A desk­top bible for every film­mak­er. One thing is fast-chang­ing infor­ma­tion and trends, the oth­er is some­thing eter­nal. To be hon­est, I myself turned to it almost like a dic­tio­nary or ency­clo­pe­dia sev­er­al times after the first full read­ing. Inside the weighty edi­tion is a col­lec­tion (in alpha­bet­i­cal order. Ency­clo­pe­dia!) of the most promi­nent pho­tog­ra­phers who left a mark. A brief digres­sion about each of them and a few of his works.

It can be used for self-edu­ca­tion, for inspi­ra­tion, for refer­ring to spe­cif­ic styles — for what­ev­er is need­ed. In gen­er­al, things are the same with a good ency­clo­pe­dia.

6) Hero with a Thou­sand Faces, Joseph Camp­bell

The last place on the list, but, frankly, she is gen­er­al­ly off the list. This book is not about pho­tog­ra­phy or even visu­al art.
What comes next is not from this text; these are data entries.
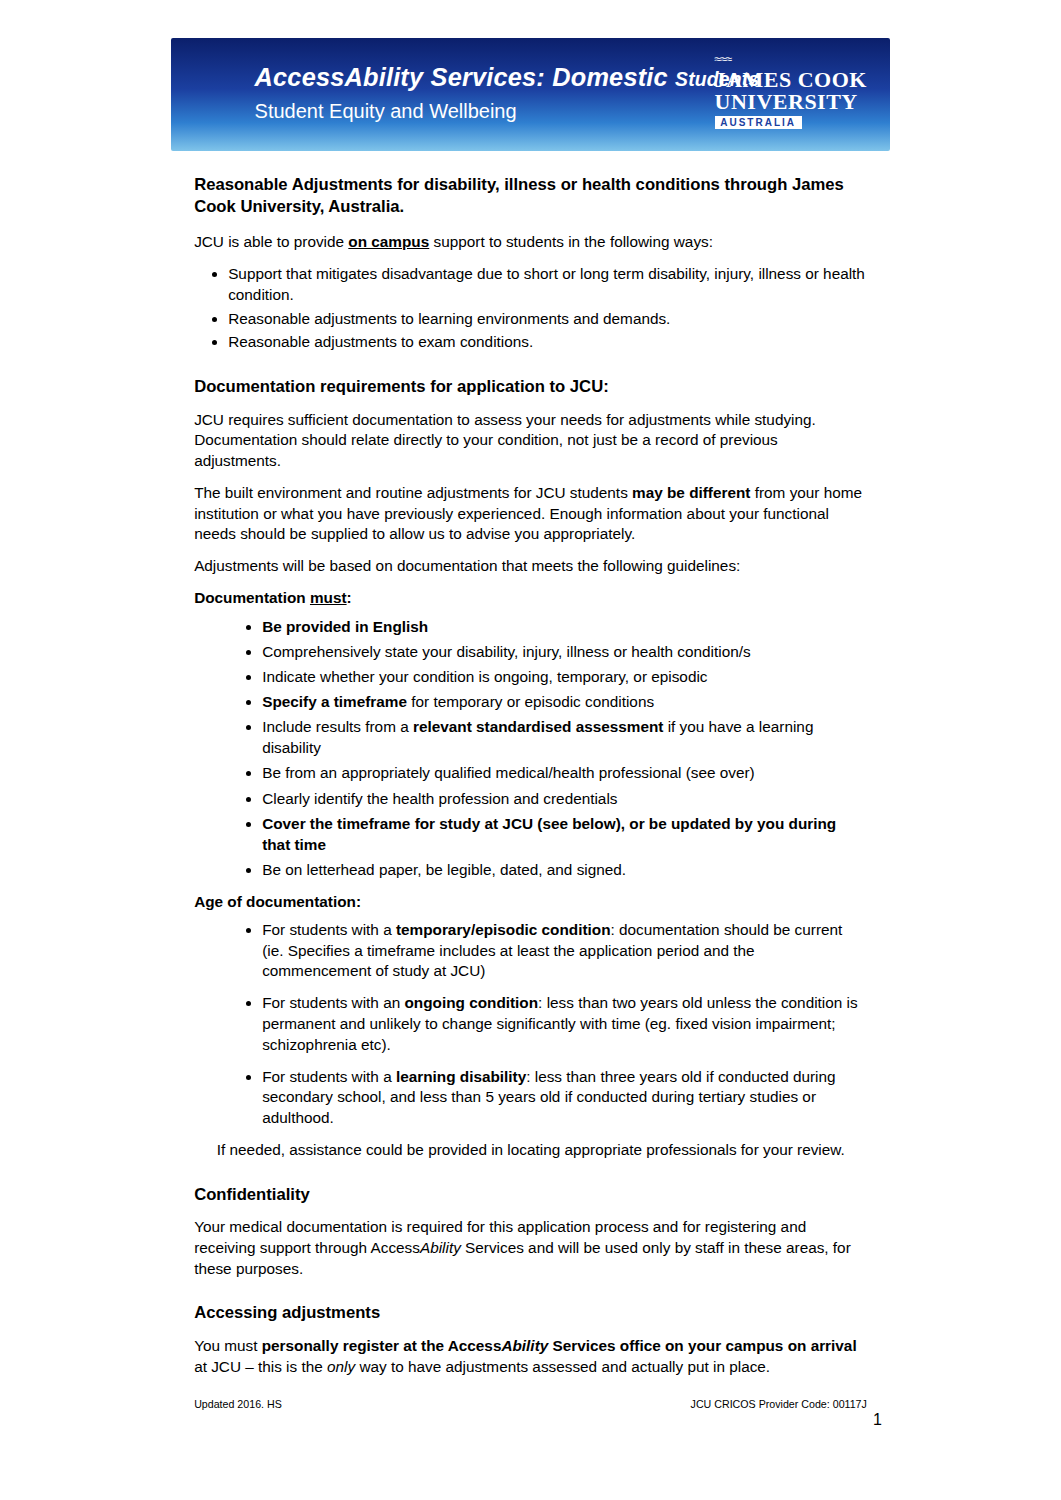AccessAbility Services: Domestic Students
Student Equity and Wellbeing
≈≈≈ JAMES COOK UNIVERSITY AUSTRALIA
Reasonable Adjustments for disability, illness or health conditions through James Cook University, Australia.
JCU is able to provide on campus support to students in the following ways:
Support that mitigates disadvantage due to short or long term disability, injury, illness or health condition.
Reasonable adjustments to learning environments and demands.
Reasonable adjustments to exam conditions.
Documentation requirements for application to JCU:
JCU requires sufficient documentation to assess your needs for adjustments while studying. Documentation should relate directly to your condition, not just be a record of previous adjustments.
The built environment and routine adjustments for JCU students may be different from your home institution or what you have previously experienced. Enough information about your functional needs should be supplied to allow us to advise you appropriately.
Adjustments will be based on documentation that meets the following guidelines:
Documentation must:
Be provided in English
Comprehensively state your disability, injury, illness or health condition/s
Indicate whether your condition is ongoing, temporary, or episodic
Specify a timeframe for temporary or episodic conditions
Include results from a relevant standardised assessment if you have a learning disability
Be from an appropriately qualified medical/health professional (see over)
Clearly identify the health profession and credentials
Cover the timeframe for study at JCU (see below), or be updated by you during that time
Be on letterhead paper, be legible, dated, and signed.
Age of documentation:
For students with a temporary/episodic condition: documentation should be current (ie. Specifies a timeframe includes at least the application period and the commencement of study at JCU)
For students with an ongoing condition: less than two years old unless the condition is permanent and unlikely to change significantly with time (eg. fixed vision impairment; schizophrenia etc).
For students with a learning disability: less than three years old if conducted during secondary school, and less than 5 years old if conducted during tertiary studies or adulthood.
If needed, assistance could be provided in locating appropriate professionals for your review.
Confidentiality
Your medical documentation is required for this application process and for registering and receiving support through AccessAbility Services and will be used only by staff in these areas, for these purposes.
Accessing adjustments
You must personally register at the AccessAbility Services office on your campus on arrival at JCU – this is the only way to have adjustments assessed and actually put in place.
Updated 2016. HS JCU CRICOS Provider Code: 00117J
1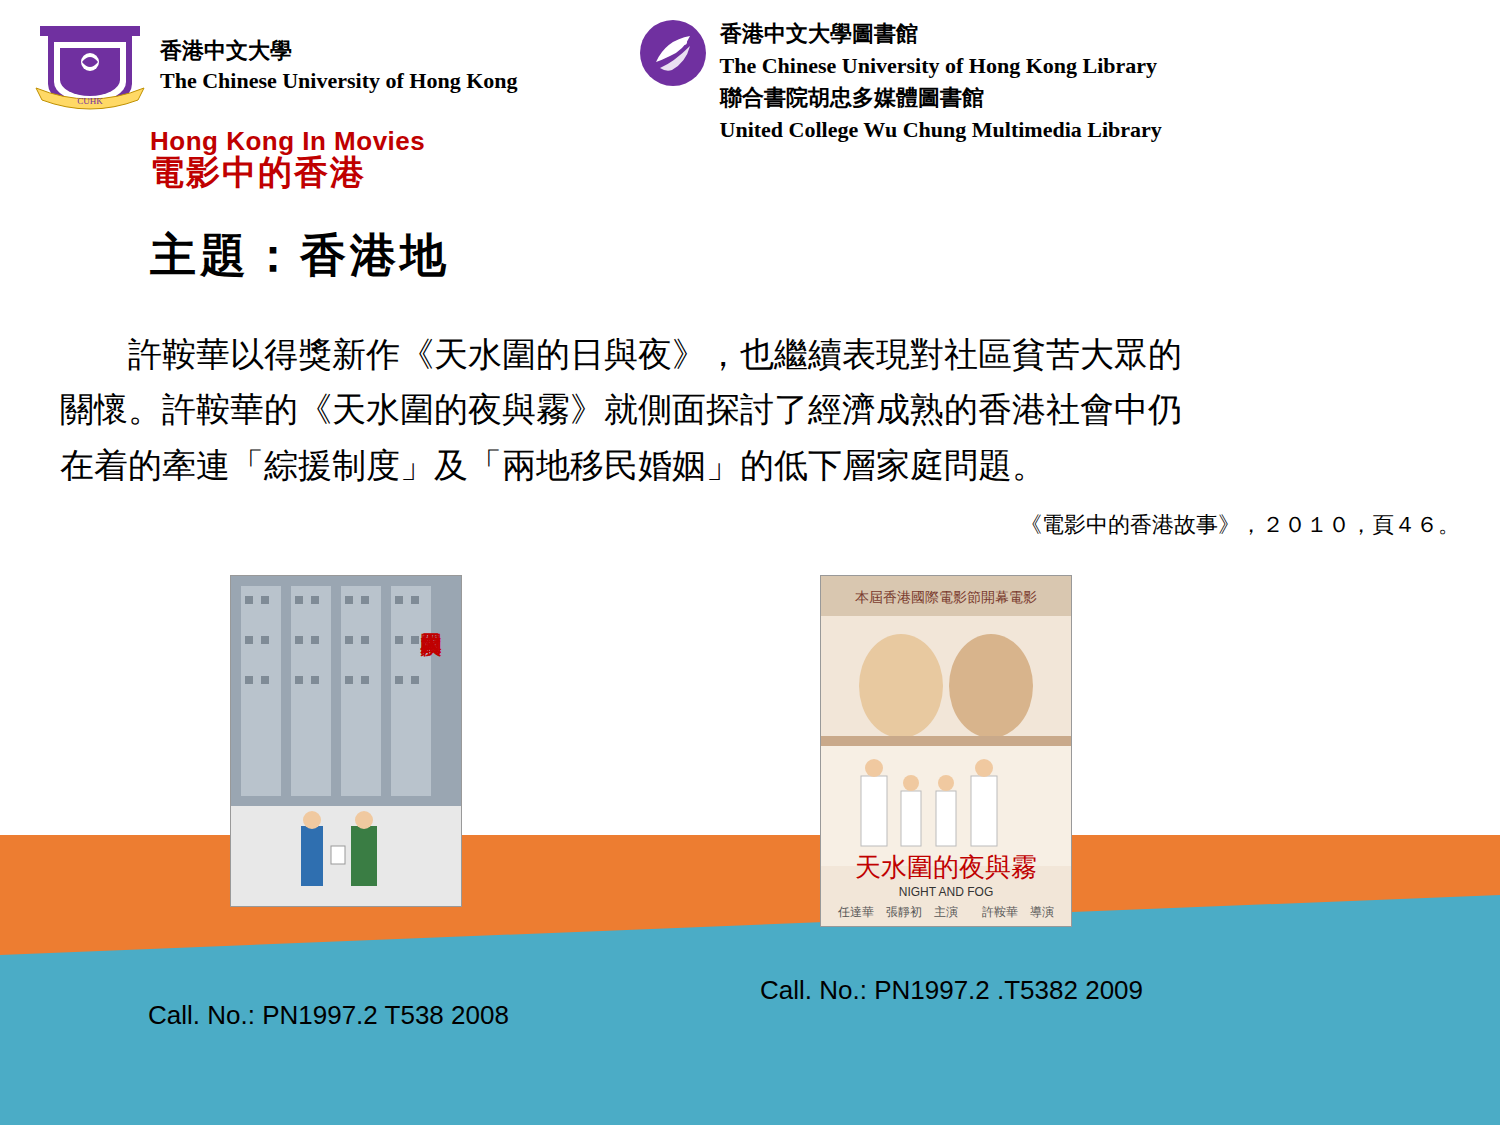CUHK
香港中文大學
The Chinese University of Hong Kong
香港中文大學圖書館
The Chinese University of Hong Kong Library
聯合書院胡忠多媒體圖書館
United College Wu Chung Multimedia Library
Hong Kong In Movies
電影中的香港
主題：香港地
許鞍華以得獎新作《天水圍的日與夜》，也繼續表現對社區貧苦大眾的
關懷。許鞍華的《天水圍的夜與霧》就側面探討了經濟成熟的香港社會中仍
在着的牽連「綜援制度」及「兩地移民婚姻」的低下層家庭問題。
《電影中的香港故事》，２０１０，頁４６。
天水圍的日與夜
本屆香港國際電影節開幕電影 天水圍的夜與霧 NIGHT AND FOG 任達華　張靜初　主演　　許鞍華　導演
Call. No.: PN1997.2 T538 2008
Call. No.: PN1997.2 .T5382 2009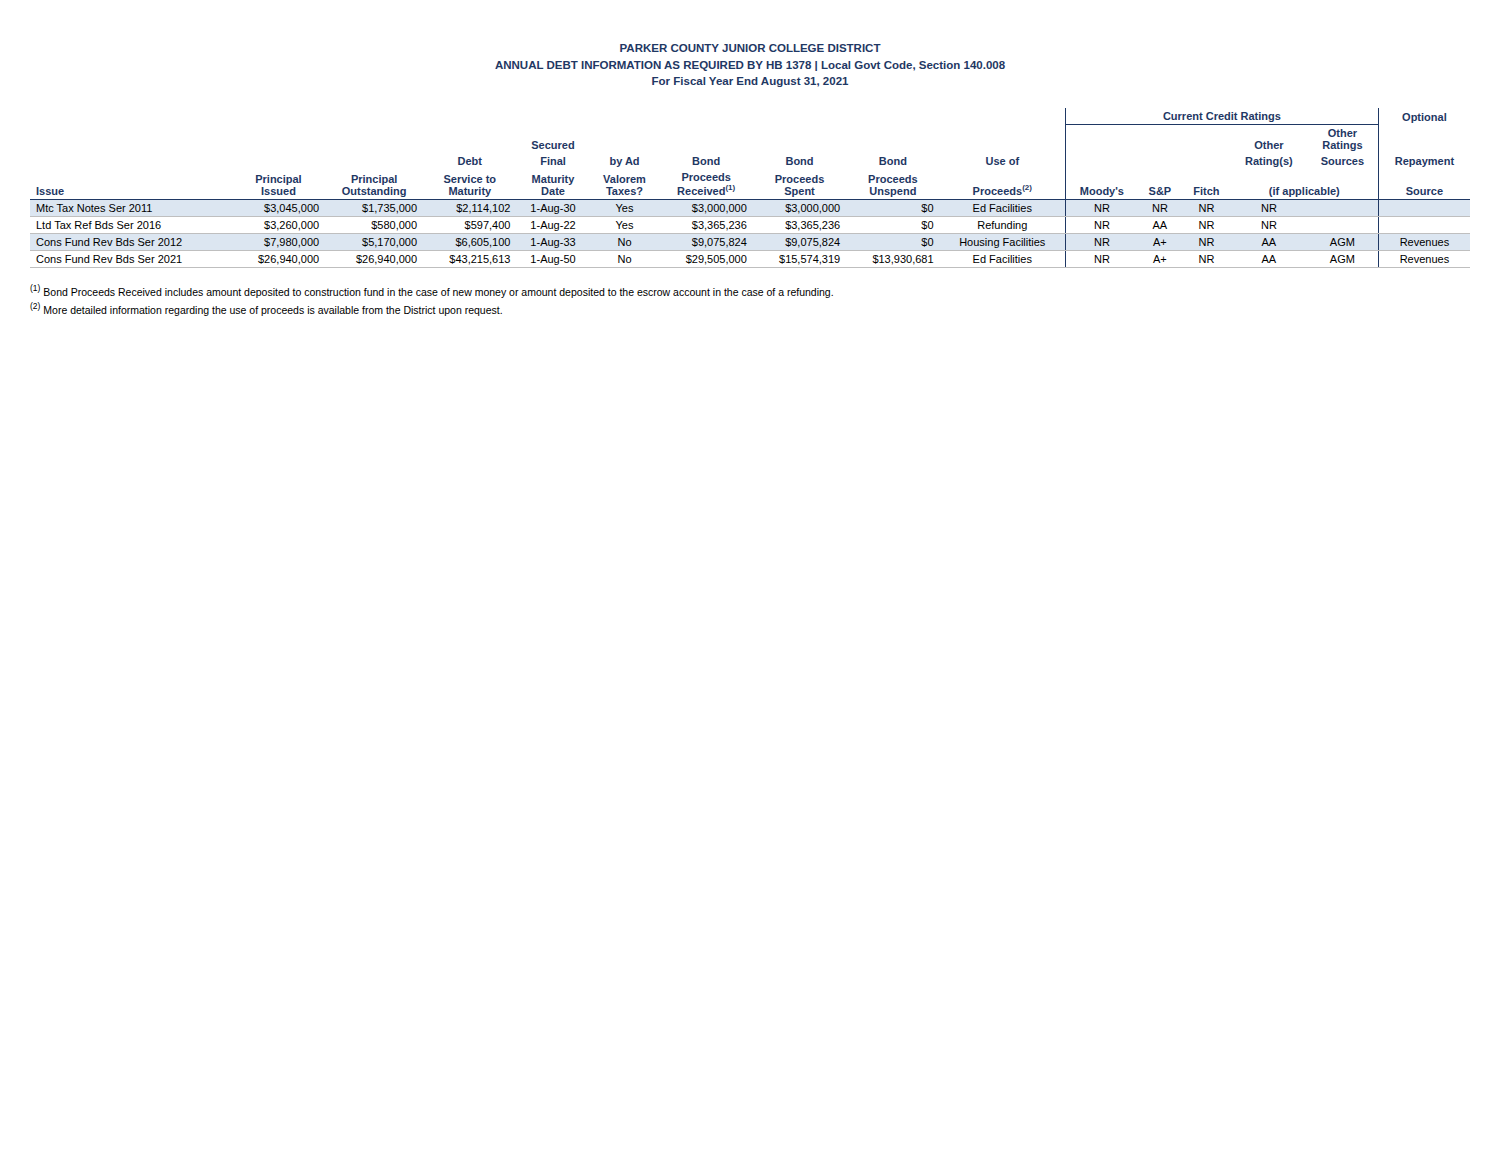PARKER COUNTY JUNIOR COLLEGE DISTRICT
ANNUAL DEBT INFORMATION AS REQUIRED BY HB 1378 | Local Govt Code, Section 140.008
For Fiscal Year End August 31, 2021
| | Current Credit Ratings | Optional |
| --- | --- | --- |
| | Secured | | | Other | Other Ratings | |
| | | | Debt | Final | by Ad | Bond | Bond | Bond | Use of | | | | Rating(s) | Sources | Repayment |
| Issue | Principal Issued | Principal Outstanding | Service to Maturity | Maturity Date | Valorem Taxes? | Proceeds Received (1) | Proceeds Spent | Proceeds Unspend | Proceeds (2) | Moody's | S&P | Fitch | (if applicable) | Source |
| Mtc Tax Notes Ser 2011 | $3,045,000 | $1,735,000 | $2,114,102 | 1-Aug-30 | Yes | $3,000,000 | $3,000,000 | $0 | Ed Facilities | NR | NR | NR | NR | | |
| Ltd Tax Ref Bds Ser 2016 | $3,260,000 | $580,000 | $597,400 | 1-Aug-22 | Yes | $3,365,236 | $3,365,236 | $0 | Refunding | NR | AA | NR | NR | | |
| Cons Fund Rev Bds Ser 2012 | $7,980,000 | $5,170,000 | $6,605,100 | 1-Aug-33 | No | $9,075,824 | $9,075,824 | $0 | Housing Facilities | NR | A+ | NR | AA | AGM | Revenues |
| Cons Fund Rev Bds Ser 2021 | $26,940,000 | $26,940,000 | $43,215,613 | 1-Aug-50 | No | $29,505,000 | $15,574,319 | $13,930,681 | Ed Facilities | NR | A+ | NR | AA | AGM | Revenues |
(1) Bond Proceeds Received includes amount deposited to construction fund in the case of new money or amount deposited to the escrow account in the case of a refunding.
(2) More detailed information regarding the use of proceeds is available from the District upon request.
But what she con­veys and what she nar­rates is close­ly con­nect­ed with every­thing at once.

The path of a pho­tog­ra­ph­er, as well as any cre­ative per­son, is a pri­ori full of doubts, pit­falls, self-doubt, etc. Prac­tice shows that this is true in 98% of cas­es. For this, it is no longer enough just to be inspired, under­stand col­or or look at the work of the greats. “Hero with a Thou­sand Faces” tells a sto­ry about each of us, about the path of each, about many doubts, loss­es and future vic­to­ries. On the exam­ple of world cul­ture. This book should become a desk­top book not only for fas­ci­nat­ing read­ing, but also for those moments when you want to give up. At such moments, open it! I would advise.